Es decir, que el orden se constituye por la negación más que por aceptación.
Cuando decimos: “ese caballo es blanco”, lo que hacemos al tiempo que afirmamos
es negar; decimos: “ese caballo no es negro, no es marrón, etc.”. Las
taxonomías que delinean el encadenamiento lógico de la cultura occidental se
fundamenta en este juego de atribuciones y negaciones. La episteme se produce a
través de un marco dialéctico entre lo Mismo (aquello aceptado) y lo Otro
(aquello que queda al margen).
Esto
queda en evidencia en los cuentos de Borges donde se narra la existencia de
universos absolutamente distintos del nuestro (como Tlon o el país que describe Brodie)
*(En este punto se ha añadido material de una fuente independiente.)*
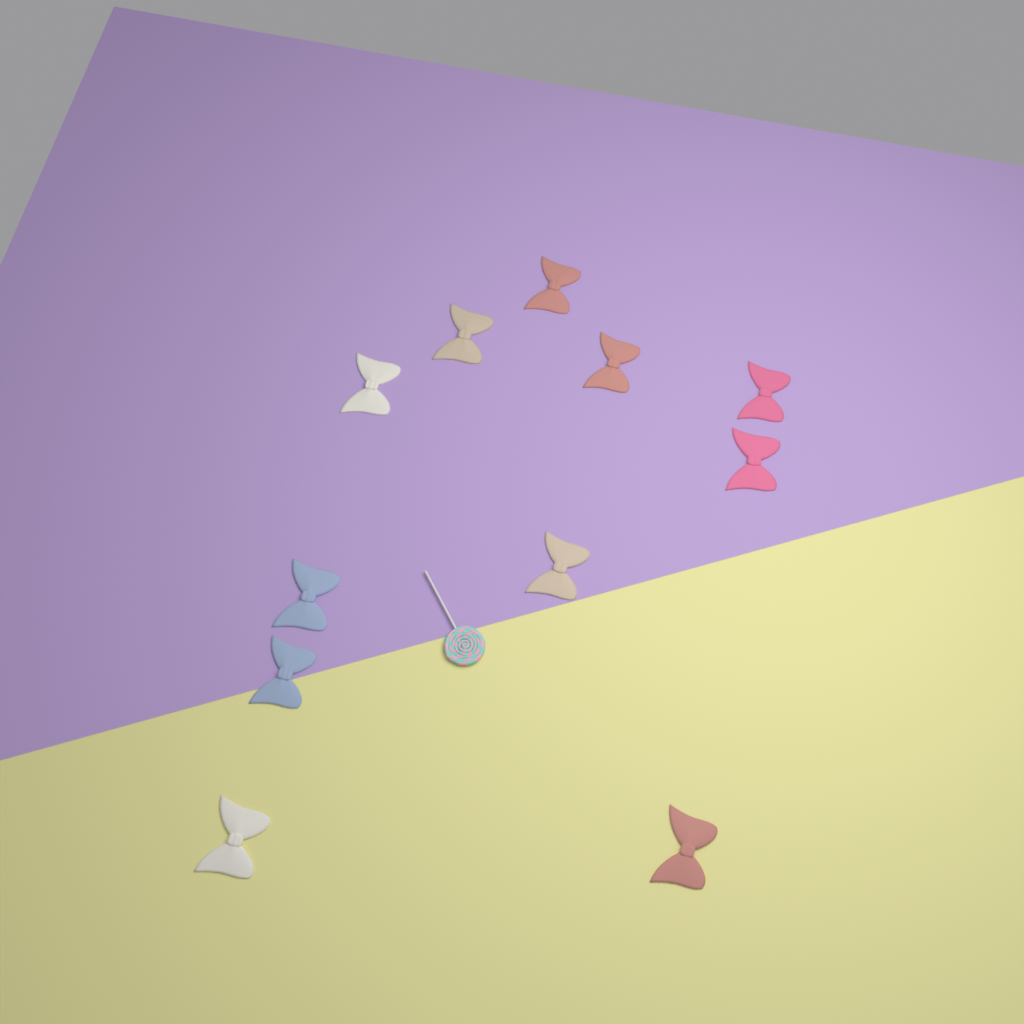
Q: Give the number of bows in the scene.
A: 11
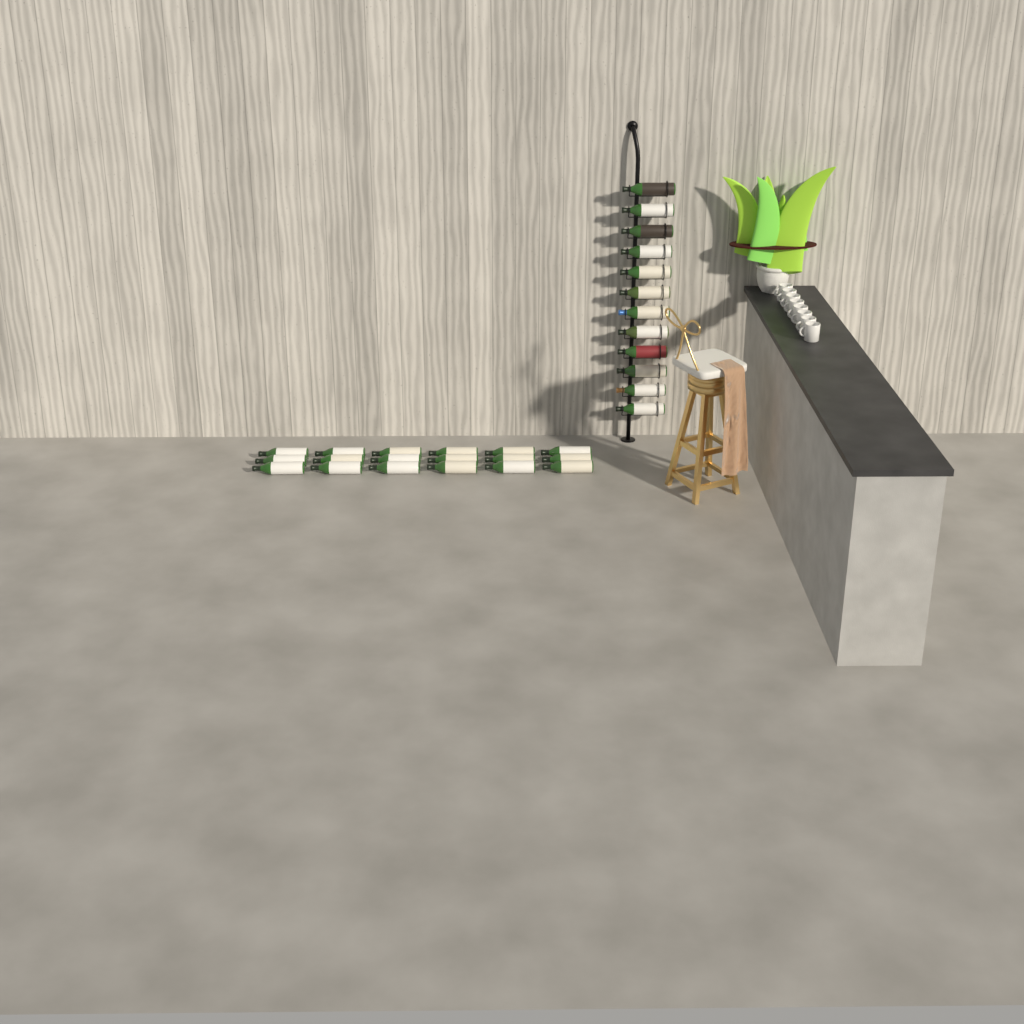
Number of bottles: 30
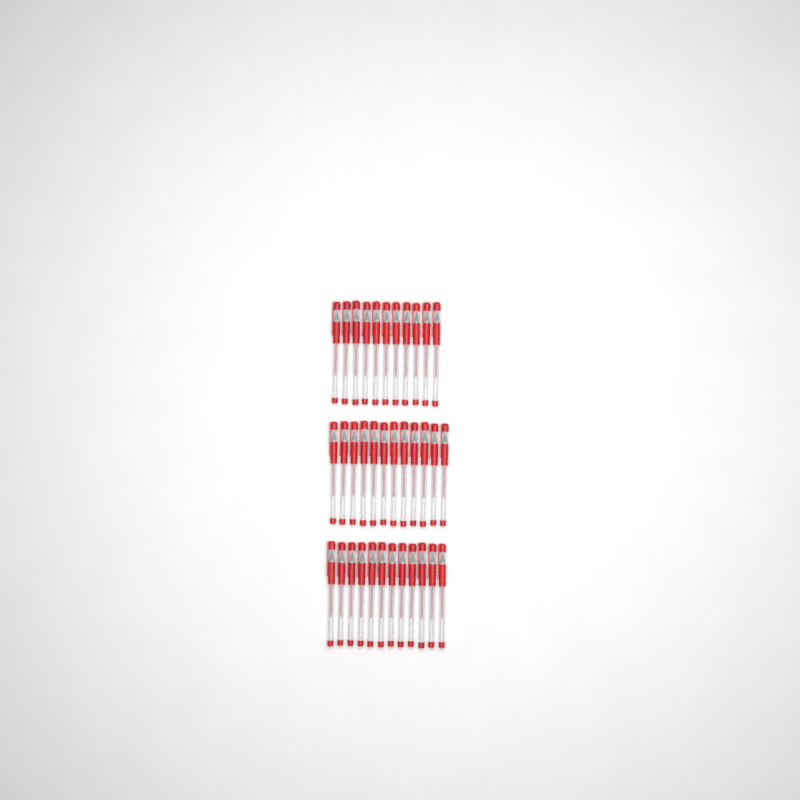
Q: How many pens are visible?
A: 35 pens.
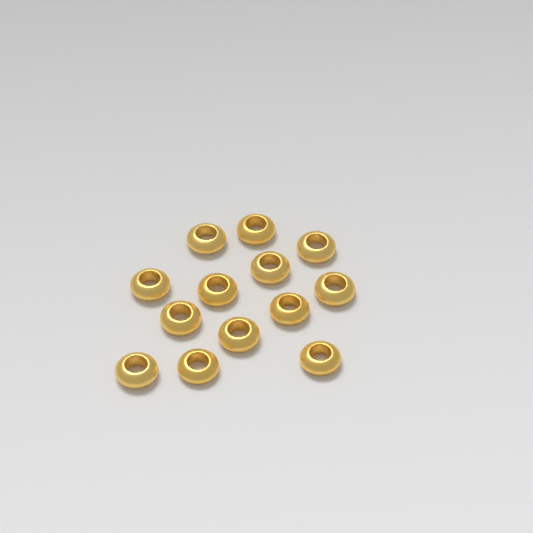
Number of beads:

pero que se basa en un sustrato lingüístico que lo legitima. Nuestra
incapacidad de aceptarlos deviene de la estancada y petrificada formalidad en
que encerramos los hechos y las cosas, en la forma particular en que ordenamos
el cosmos. Lo que provoca asombro y rechazo a la vez es la frontera que delinea
los confines de nuestro propio pensamiento. Así, Foucault afirma:
“…Lo
que se nos muestra como encanto exótico de otro pensamiento, es el límite del
nuestro: la imposibilidad de pensar esto…” (5)
La
sorpresa y el desequilibrio que genera la lectura del lenguaje analítico de
Wilkins es resultado no de la extrema complejidad en que se estructura, ni
tampoco por la “fantasía” de su construcción, sino el marco lingüístico en que
lo ubica. Que desarrolle esa clasificación de los animales no nos altera tanto
como imaginar o concebir que esta taxonomía entra en el circuito lingüístico
propio de nuestra manera de organizar el mundo. Es ese a, b, c, que denuncia Foucault, lo que nos impide considerar
legítimo el ordenamiento, puesto que entra para nosotros en el campo de lo
Otro.
Sin
embargo, existe un margen de aceptabilidad, un marco de probabilidad que
permite reconocer esa taxonomía ajena y extraña: la literatura. Ese no-lugar,
al que nos referimos anteriormente, es el que deja espacio a la aceptación en
tanto comprendemos que tal organización universal se desarrolla en el sitio
mismo donde se destruye el lenguaje.
Por
ello vivimos en la constante dualidad, en el vértice de un universo tan propio
como ajeno, de un lenguaje tan real como inverosímil. Al fin de cuentas quizás
el lenguaje no sea sino una absurda búsqueda del hombre para encontrarse
consigo mismo, una blasfemia que recorre los siglos buscando un dios que no se
ofenda, una ilusión colgada al cuello de la historia universal. Quizás sea la
única forma de asir el Universo, de tomarlo entre nuestras manos y tranquilizar
nuestro agitado espíritu; o sólo sea un vil engaño del hombre para el hombre,
una fábula cómica que nos hace sentir completamente incompletos. O, tal vez,
estas palabras no son más que manchas invisibles en el duro y cansado pelaje de
un tigre moribundo.
Citas:
(1) Borges, Jorge Luis; “El idioma analítico de John Wilkins”; en
Otras Inquisiciones; p. 708.
(2) Ídem…
(3) Borges, Jorge Luis; “La escritura del Dios”; en El Aleph;
p. 138
(4) Borges, Jorge Luis; “Tlon, Uqbar, Orbis Tertius”; en El
jardín de los senderos que se bifurcan; p. 35
(5) Foucault, Michel; “Prefacio”; en Las palabras y las
cosas; Siglo Veintiuno Editores; Argentina; 2003; p. 01
Bibliografía:
1. Borges, Jorge Luis:
-
“El idioma
analítico de Jonh Wilkins”; en Obras completas; Emecé Editores; Buenos
Aires; 1985.
-
“El espejo
y la máscara”; op. cit.
-
“La
escritura del Dios”; en Otras Inquisiciones; Alianza Editorial; Madrid;
1998.
-
“Tlon,
Uqbar, Orbis Tertius”; en El jardín de los senderos que se bifurcan;
Emecé Editores; Buenos Aires; 1956.
-
“El
informe de Brodie”; Grupo Editorial Planeta; Buenos Aires; 2001.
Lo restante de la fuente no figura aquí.